Rewrite all of the material, substituting "september" for every "augusti" and changing nothing else. Leave the pictures out.

[Opening Material for this task section]

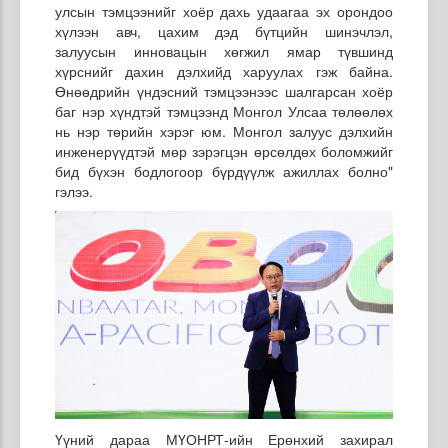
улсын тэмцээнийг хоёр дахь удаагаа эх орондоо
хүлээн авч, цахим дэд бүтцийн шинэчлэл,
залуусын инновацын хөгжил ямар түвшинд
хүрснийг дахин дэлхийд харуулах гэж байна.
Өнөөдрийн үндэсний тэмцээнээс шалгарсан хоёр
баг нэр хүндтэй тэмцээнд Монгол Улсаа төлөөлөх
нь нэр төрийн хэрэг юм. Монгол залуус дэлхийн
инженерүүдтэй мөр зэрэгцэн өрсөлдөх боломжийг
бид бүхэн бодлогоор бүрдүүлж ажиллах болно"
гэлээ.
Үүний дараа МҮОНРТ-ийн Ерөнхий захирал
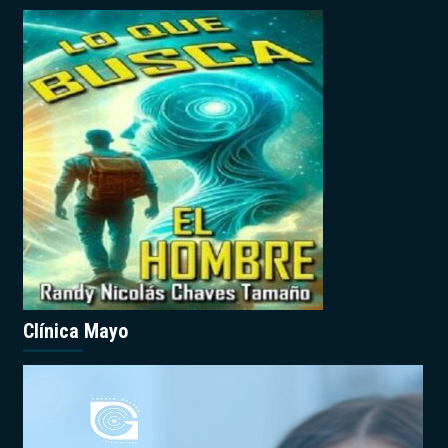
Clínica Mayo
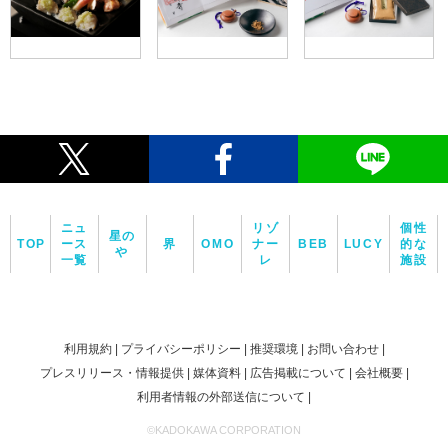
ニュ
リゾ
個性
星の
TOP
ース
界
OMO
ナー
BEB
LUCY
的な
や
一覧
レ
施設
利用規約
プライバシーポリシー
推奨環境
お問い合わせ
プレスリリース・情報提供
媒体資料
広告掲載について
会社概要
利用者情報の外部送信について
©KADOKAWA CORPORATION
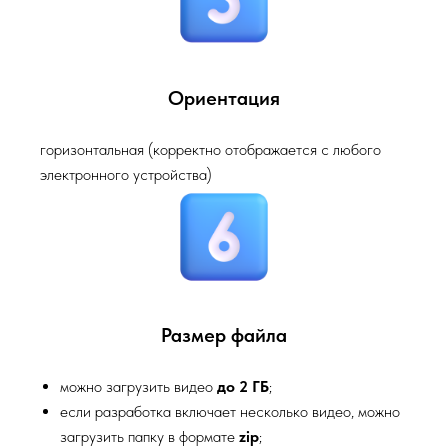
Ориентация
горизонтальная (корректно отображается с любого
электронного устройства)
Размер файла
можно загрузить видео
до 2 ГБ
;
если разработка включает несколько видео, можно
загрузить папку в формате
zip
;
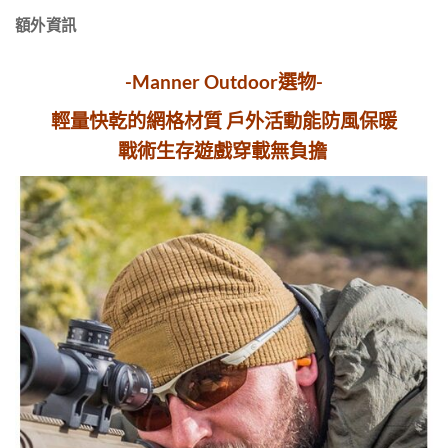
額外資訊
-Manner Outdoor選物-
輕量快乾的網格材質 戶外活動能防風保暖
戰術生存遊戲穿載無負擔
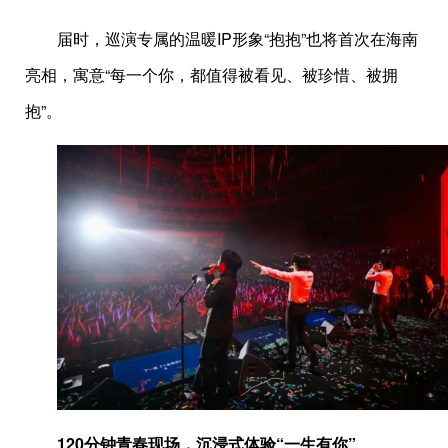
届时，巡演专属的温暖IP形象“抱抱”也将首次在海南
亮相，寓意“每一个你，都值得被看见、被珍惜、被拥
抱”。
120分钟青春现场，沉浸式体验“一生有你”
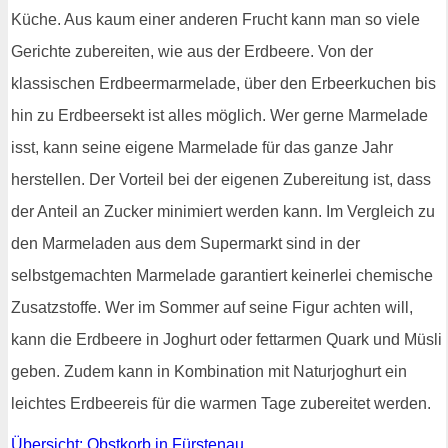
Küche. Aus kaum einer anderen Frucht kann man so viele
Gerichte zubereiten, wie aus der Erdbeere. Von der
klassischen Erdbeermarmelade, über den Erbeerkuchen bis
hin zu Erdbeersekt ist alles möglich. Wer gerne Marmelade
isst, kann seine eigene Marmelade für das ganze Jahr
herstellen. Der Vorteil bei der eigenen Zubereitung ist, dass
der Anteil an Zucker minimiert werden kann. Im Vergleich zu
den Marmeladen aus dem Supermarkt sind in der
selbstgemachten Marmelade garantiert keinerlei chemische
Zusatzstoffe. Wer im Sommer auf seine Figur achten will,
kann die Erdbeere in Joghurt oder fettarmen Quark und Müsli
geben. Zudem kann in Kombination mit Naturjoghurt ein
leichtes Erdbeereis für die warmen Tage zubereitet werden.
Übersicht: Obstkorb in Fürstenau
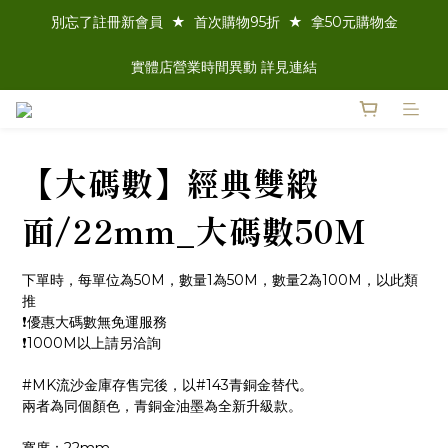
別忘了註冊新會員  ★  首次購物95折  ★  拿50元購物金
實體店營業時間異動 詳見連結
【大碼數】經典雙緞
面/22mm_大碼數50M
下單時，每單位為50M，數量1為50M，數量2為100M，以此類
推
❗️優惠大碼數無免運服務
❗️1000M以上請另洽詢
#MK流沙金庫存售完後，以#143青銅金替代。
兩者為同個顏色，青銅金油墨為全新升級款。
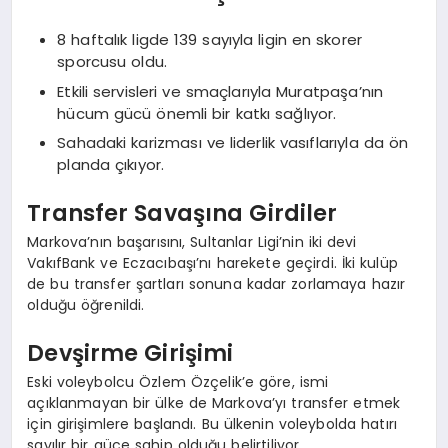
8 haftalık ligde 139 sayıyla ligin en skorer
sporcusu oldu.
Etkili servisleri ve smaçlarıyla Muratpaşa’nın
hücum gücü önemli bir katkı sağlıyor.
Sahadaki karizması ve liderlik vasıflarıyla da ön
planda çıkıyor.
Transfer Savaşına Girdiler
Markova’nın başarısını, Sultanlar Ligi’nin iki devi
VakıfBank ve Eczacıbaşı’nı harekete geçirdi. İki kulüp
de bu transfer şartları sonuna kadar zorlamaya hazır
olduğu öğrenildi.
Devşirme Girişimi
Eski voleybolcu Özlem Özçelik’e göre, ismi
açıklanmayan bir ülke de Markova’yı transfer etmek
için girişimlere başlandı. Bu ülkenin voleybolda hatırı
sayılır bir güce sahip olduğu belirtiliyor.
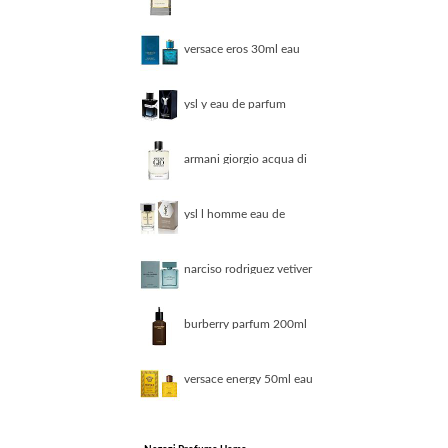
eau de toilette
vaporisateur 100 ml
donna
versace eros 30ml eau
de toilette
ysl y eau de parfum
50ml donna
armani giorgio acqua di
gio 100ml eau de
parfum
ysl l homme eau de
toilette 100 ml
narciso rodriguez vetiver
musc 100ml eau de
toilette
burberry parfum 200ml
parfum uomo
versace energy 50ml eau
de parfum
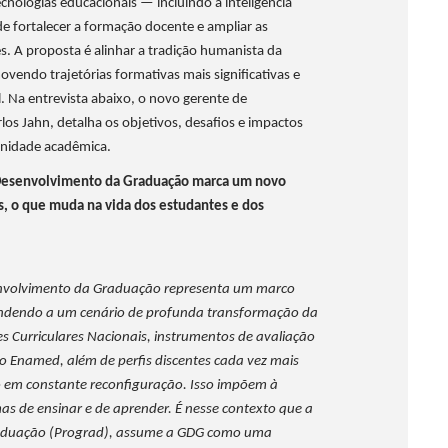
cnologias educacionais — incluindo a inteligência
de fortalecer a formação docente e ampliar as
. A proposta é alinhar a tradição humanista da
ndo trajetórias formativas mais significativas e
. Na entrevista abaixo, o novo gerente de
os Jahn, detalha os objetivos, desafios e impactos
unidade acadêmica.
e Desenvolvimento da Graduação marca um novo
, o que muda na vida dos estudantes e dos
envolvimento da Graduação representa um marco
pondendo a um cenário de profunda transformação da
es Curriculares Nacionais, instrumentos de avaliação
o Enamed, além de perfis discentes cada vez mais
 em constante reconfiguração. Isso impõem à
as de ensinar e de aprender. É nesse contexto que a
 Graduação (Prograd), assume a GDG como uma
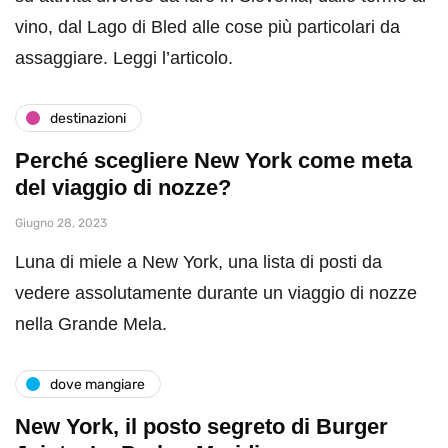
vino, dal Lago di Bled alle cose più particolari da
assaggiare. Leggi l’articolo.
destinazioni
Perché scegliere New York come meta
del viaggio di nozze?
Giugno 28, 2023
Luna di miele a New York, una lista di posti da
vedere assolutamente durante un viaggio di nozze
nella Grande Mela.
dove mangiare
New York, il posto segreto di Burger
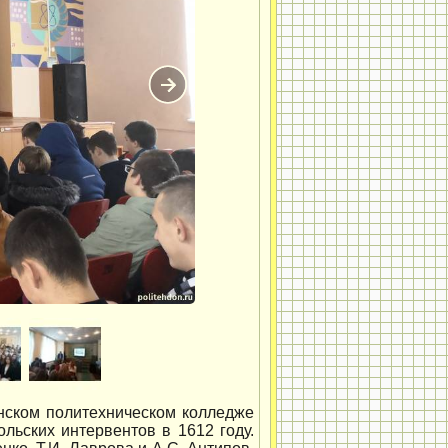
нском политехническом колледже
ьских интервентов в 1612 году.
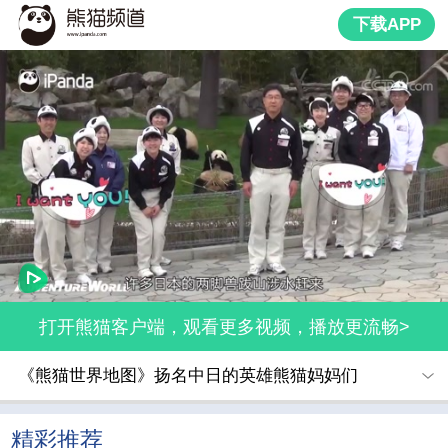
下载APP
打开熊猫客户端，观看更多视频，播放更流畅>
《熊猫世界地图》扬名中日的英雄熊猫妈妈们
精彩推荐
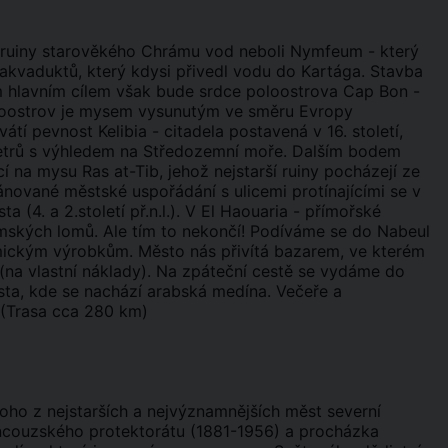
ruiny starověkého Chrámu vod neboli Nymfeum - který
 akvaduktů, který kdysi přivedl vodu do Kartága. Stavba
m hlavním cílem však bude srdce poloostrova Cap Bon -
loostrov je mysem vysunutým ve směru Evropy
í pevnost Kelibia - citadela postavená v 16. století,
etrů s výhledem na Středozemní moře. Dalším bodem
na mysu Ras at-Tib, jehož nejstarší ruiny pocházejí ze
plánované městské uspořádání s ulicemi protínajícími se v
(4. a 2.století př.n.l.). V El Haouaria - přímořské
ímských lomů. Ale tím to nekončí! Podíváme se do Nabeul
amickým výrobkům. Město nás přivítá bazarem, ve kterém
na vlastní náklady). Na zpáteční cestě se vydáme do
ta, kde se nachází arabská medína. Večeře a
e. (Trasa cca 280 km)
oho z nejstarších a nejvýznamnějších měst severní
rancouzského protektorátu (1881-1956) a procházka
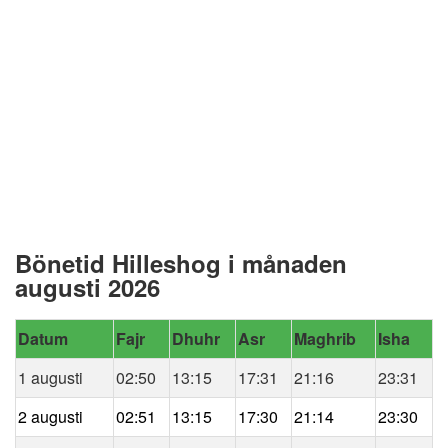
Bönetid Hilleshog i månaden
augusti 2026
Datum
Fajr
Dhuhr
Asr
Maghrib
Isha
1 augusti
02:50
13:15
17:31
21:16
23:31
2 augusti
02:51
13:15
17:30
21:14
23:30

[Closing Material for this task section]

### Task solution
улсын тэмцээнийг хоёр дахь удаагаа эх орондоо
хүлээн авч, цахим дэд бүтцийн шинэчлэл,
залуусын инновацын хөгжил ямар түвшинд
хүрснийг дахин дэлхийд харуулах гэж байна.
Өнөөдрийн үндэсний тэмцээнээс шалгарсан хоёр
баг нэр хүндтэй тэмцээнд Монгол Улсаа төлөөлөх
нь нэр төрийн хэрэг юм. Монгол залуус дэлхийн
инженерүүдтэй мөр зэрэгцэн өрсөлдөх боломжийг
бид бүхэн бодлогоор бүрдүүлж ажиллах болно"
гэлээ.
Үүний дараа МҮОНРТ-ийн Ерөнхий захирал
Clínica Mayo
ニュ
リゾ
個性
星の
TOP
ース
界
OMO
ナー
BEB
LUCY
的な
や
一覧
レ
施設
利用規約
プライバシーポリシー
推奨環境
お問い合わせ
プレスリリース・情報提供
媒体資料
広告掲載について
会社概要
利用者情報の外部送信について
©KADOKAWA CORPORATION
Ориентация
горизонтальная (корректно отображается с любого
электронного устройства)
Размер файла
можно загрузить видео
до 2 ГБ
;
если разработка включает несколько видео, можно
загрузить папку в формате
zip
;
額外資訊
-Manner Outdoor選物-
輕量快乾的網格材質 戶外活動能防風保暖
戰術生存遊戲穿載無負擔
届时，巡演专属的温暖IP形象“抱抱”也将首次在海南
亮相，寓意“每一个你，都值得被看见、被珍惜、被拥
抱”。
120分钟青春现场，沉浸式体验“一生有你”
Küche. Aus kaum einer anderen Frucht kann man so viele
Gerichte zubereiten, wie aus der Erdbeere. Von der
klassischen Erdbeermarmelade, über den Erbeerkuchen bis
hin zu Erdbeersekt ist alles möglich. Wer gerne Marmelade
isst, kann seine eigene Marmelade für das ganze Jahr
herstellen. Der Vorteil bei der eigenen Zubereitung ist, dass
der Anteil an Zucker minimiert werden kann. Im Vergleich zu
den Marmeladen aus dem Supermarkt sind in der
selbstgemachten Marmelade garantiert keinerlei chemische
Zusatzstoffe. Wer im Sommer auf seine Figur achten will,
kann die Erdbeere in Joghurt oder fettarmen Quark und Müsli
geben. Zudem kann in Kombination mit Naturjoghurt ein
leichtes Erdbeereis für die warmen Tage zubereitet werden.
Übersicht: Obstkorb in Fürstenau
別忘了註冊新會員  ★  首次購物95折  ★  拿50元購物金
實體店營業時間異動 詳見連結
【大碼數】經典雙緞
面/22mm_大碼數50M
下單時，每單位為50M，數量1為50M，數量2為100M，以此類
推
❗️優惠大碼數無免運服務
❗️1000M以上請另洽詢
#MK流沙金庫存售完後，以#143青銅金替代。
兩者為同個顏色，青銅金油墨為全新升級款。
8 haftalık ligde 139 sayıyla ligin en skorer
sporcusu oldu.
Etkili servisleri ve smaçlarıyla Muratpaşa’nın
hücum gücü önemli bir katkı sağlıyor.
Sahadaki karizması ve liderlik vasıflarıyla da ön
planda çıkıyor.
Transfer Savaşına Girdiler
Markova’nın başarısını, Sultanlar Ligi’nin iki devi
VakıfBank ve Eczacıbaşı’nı harekete geçirdi. İki kulüp
de bu transfer şartları sonuna kadar zorlamaya hazır
olduğu öğrenildi.
Devşirme Girişimi
Eski voleybolcu Özlem Özçelik’e göre, ismi
açıklanmayan bir ülke de Markova’yı transfer etmek
için girişimlere başlandı. Bu ülkenin voleybolda hatırı
sayılır bir güce sahip olduğu belirtiliyor.
eau de toilette
vaporisateur 100 ml
donna
versace eros 30ml eau
de toilette
ysl y eau de parfum
50ml donna
armani giorgio acqua di
gio 100ml eau de
parfum
ysl l homme eau de
toilette 100 ml
narciso rodriguez vetiver
musc 100ml eau de
toilette
burberry parfum 200ml
parfum uomo
versace energy 50ml eau
de parfum
cnologias educacionais — incluindo a inteligência
de fortalecer a formação docente e ampliar as
. A proposta é alinhar a tradição humanista da
ndo trajetórias formativas mais significativas e
. Na entrevista abaixo, o novo gerente de
os Jahn, detalha os objetivos, desafios e impactos
unidade acadêmica.
e Desenvolvimento da Graduação marca um novo
, o que muda na vida dos estudantes e dos
envolvimento da Graduação representa um marco
pondendo a um cenário de profunda transformação da
es Curriculares Nacionais, instrumentos de avaliação
o Enamed, além de perfis discentes cada vez mais
 em constante reconfiguração. Isso impõem à
as de ensinar e de aprender. É nesse contexto que a
 Graduação (Prograd), assume a GDG como uma
vino, dal Lago di Bled alle cose più particolari da
assaggiare. Leggi l’articolo.
destinazioni
Perché scegliere New York come meta
del viaggio di nozze?
Giugno 28, 2023
Luna di miele a New York, una lista di posti da
vedere assolutamente durante un viaggio di nozze
nella Grande Mela.
dove mangiare
New York, il posto segreto di Burger
нском политехническом колледже
ьских интервентов в 1612 году.
下载APP
打开熊猫客户端，观看更多视频，播放更流畅>
《熊猫世界地图》扬名中日的英雄熊猫妈妈们
精彩推荐
ruiny starověkého Chrámu vod neboli Nymfeum - který
 akvaduktů, který kdysi přivedl vodu do Kartága. Stavba
m hlavním cílem však bude srdce poloostrova Cap Bon -
loostrov je mysem vysunutým ve směru Evropy
í pevnost Kelibia - citadela postavená v 16. století,
etrů s výhledem na Středozemní moře. Dalším bodem
na mysu Ras at-Tib, jehož nejstarší ruiny pocházejí ze
plánované městské uspořádání s ulicemi protínajícími se v
(4. a 2.století př.n.l.). V El Haouaria - přímořské
ímských lomů. Ale tím to nekončí! Podíváme se do Nabeul
amickým výrobkům. Město nás přivítá bazarem, ve kterém
na vlastní náklady). Na zpáteční cestě se vydáme do
ta, kde se nachází arabská medína. Večeře a
e. (Trasa cca 280 km)
oho z nejstarších a nejvýznamnějších měst severní
rancouzského protektorátu (1881-1956) a procházka
Bönetid Hilleshog i månaden
september 2026
Datum
Fajr
Dhuhr
Asr
Maghrib
Isha
1 september
02:50
13:15
17:31
21:16
23:31
2 september
02:51
13:15
17:30
21:14
23:30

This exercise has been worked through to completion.